Data and its analytics is the most significant renewable resource discovered this century. But it is a resource that is manifestly underutilised.
The health sector is a good example and another large sector in the top right hand of the previous slide. It illustrates well how data frameworks and protections, developed prior to sweeping digitisation need reform.
In Australia, for example, communication between doctors and specialists or with hospitals must pass by facsimile machine.
It is another case of regulation specifying the type of technology that has long become outdated. Yet at the same time, hospitals are big users of sophisticated technologies.
Another irony is the higher the degree of medical specialisation, the less the uptake of computer technology.
These dynamics could change.
A central plank of the Commission’s report on data availability and use is an overarching data access law (a Data Sharing and Release Act) that would give consumers a Comprehensive Right to access their data and direct that it be provided to third parties.

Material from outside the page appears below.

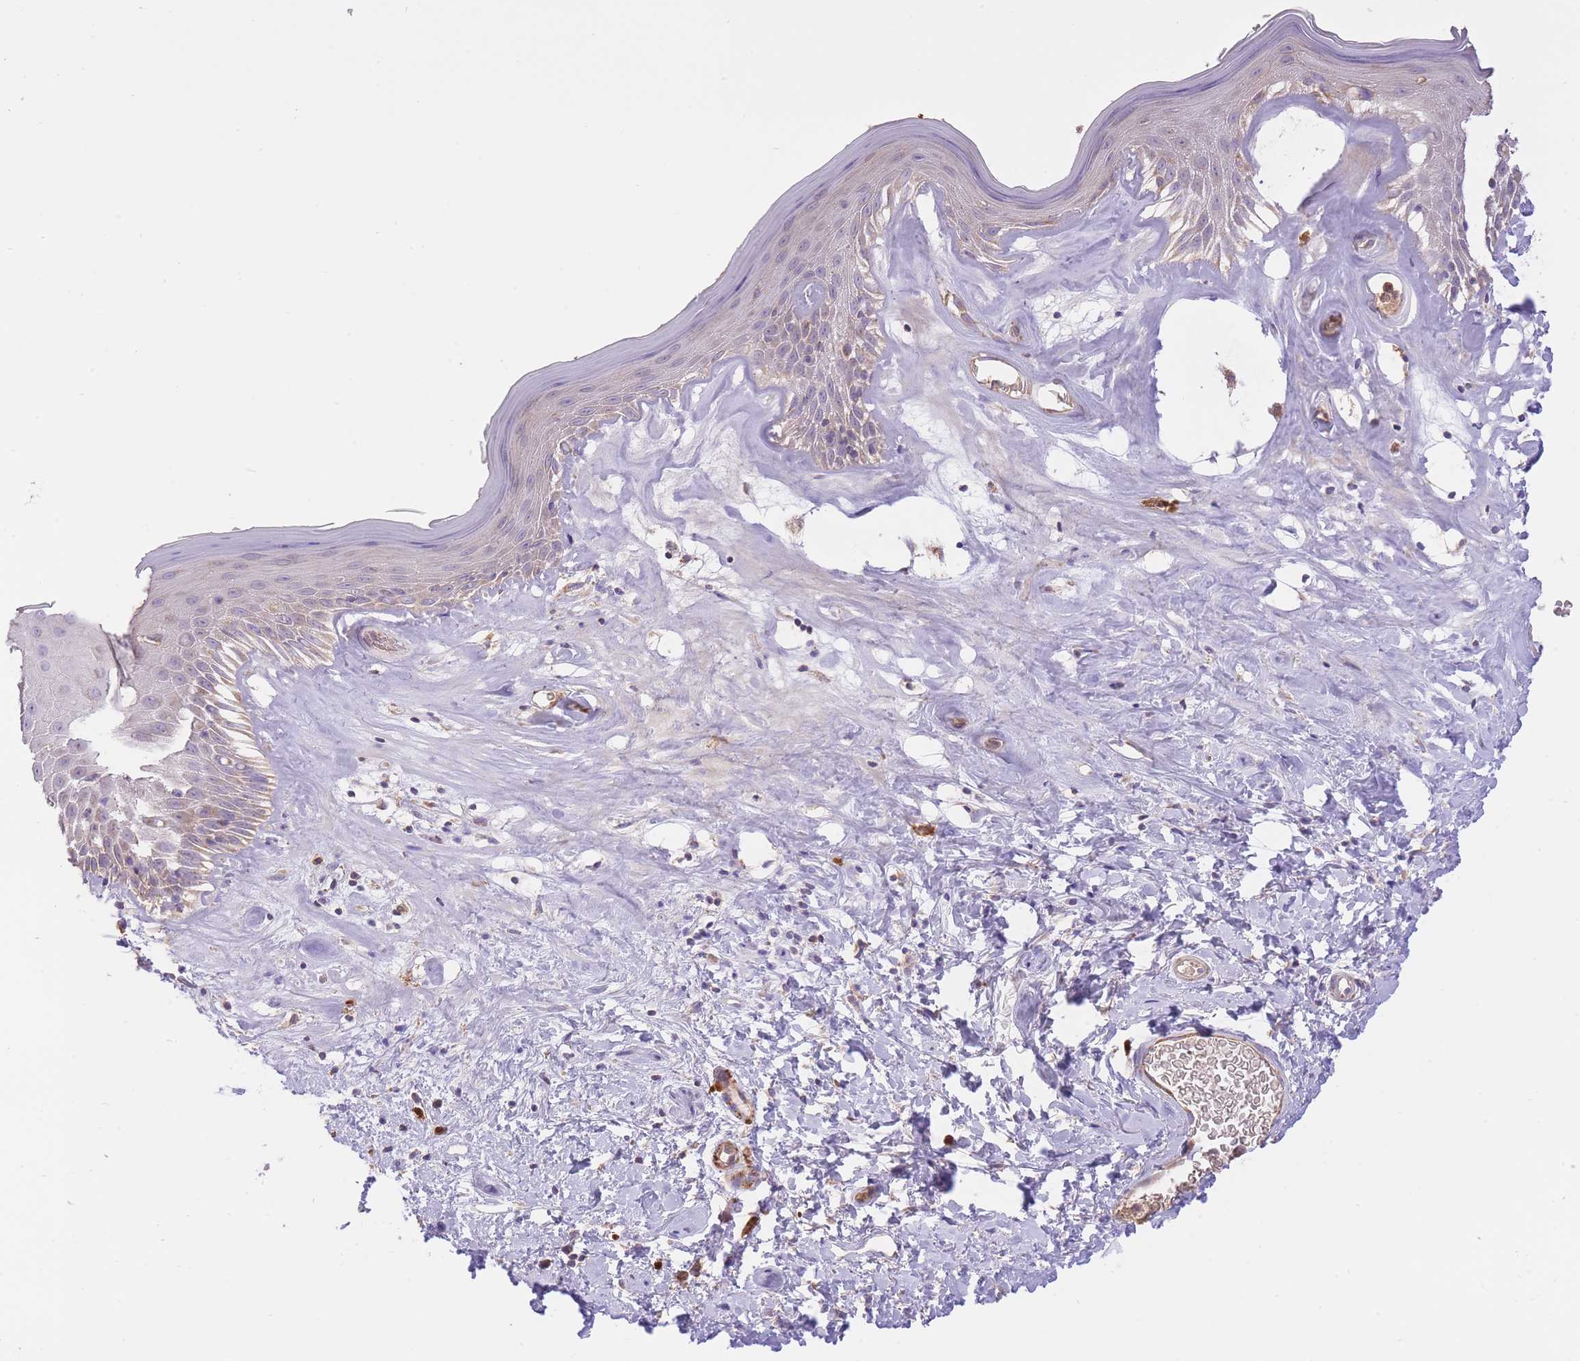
{"staining": {"intensity": "moderate", "quantity": "25%-75%", "location": "cytoplasmic/membranous"}, "tissue": "skin", "cell_type": "Epidermal cells", "image_type": "normal", "snomed": [{"axis": "morphology", "description": "Normal tissue, NOS"}, {"axis": "morphology", "description": "Inflammation, NOS"}, {"axis": "topography", "description": "Vulva"}], "caption": "Immunohistochemistry (IHC) (DAB (3,3'-diaminobenzidine)) staining of normal skin exhibits moderate cytoplasmic/membranous protein positivity in about 25%-75% of epidermal cells.", "gene": "PREP", "patient": {"sex": "female", "age": 86}}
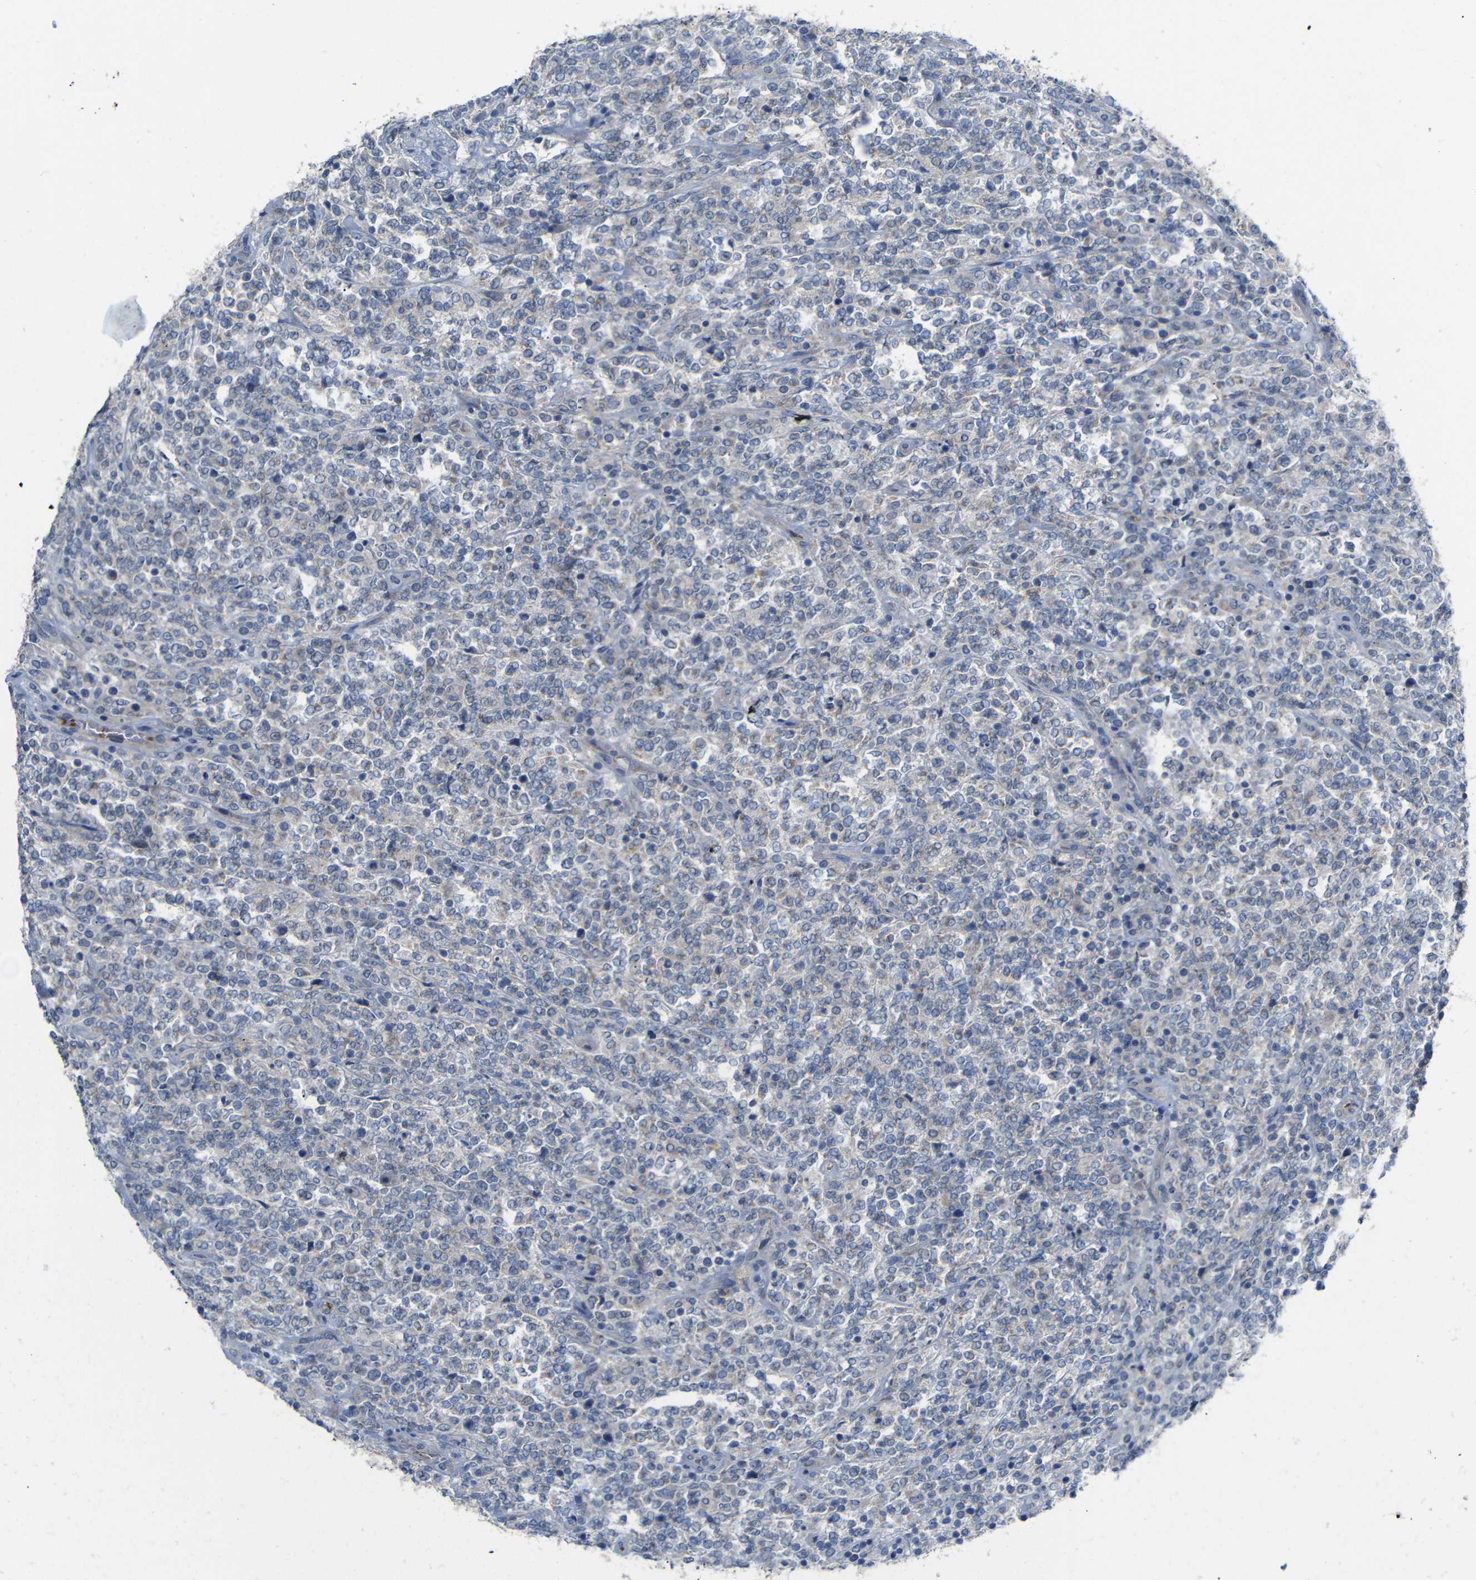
{"staining": {"intensity": "negative", "quantity": "none", "location": "none"}, "tissue": "lymphoma", "cell_type": "Tumor cells", "image_type": "cancer", "snomed": [{"axis": "morphology", "description": "Malignant lymphoma, non-Hodgkin's type, High grade"}, {"axis": "topography", "description": "Soft tissue"}], "caption": "Protein analysis of malignant lymphoma, non-Hodgkin's type (high-grade) displays no significant expression in tumor cells. The staining was performed using DAB to visualize the protein expression in brown, while the nuclei were stained in blue with hematoxylin (Magnification: 20x).", "gene": "TBC1D32", "patient": {"sex": "male", "age": 18}}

This would enhance competition by enabling consumers to have their data transferred to potential alternative suppliers. For example, data that accumulated over years, by their bank or telecommunications company.
The ability to drive competition in this way would significantly increase in value, as data collection continues to grow. But the benefits of the Comprehensive Right could extend beyond competition between existing providers by enabling further innovation in products and services.
It also has implications for the relevant regulators to ensure upfront standards for safe, pro-competitive data transfer are offered, and to provide avenues for complaint and redress in the event of breaches.
In short, it is a radical change, which is being implemented and just another reminder that the digital economy is the economy.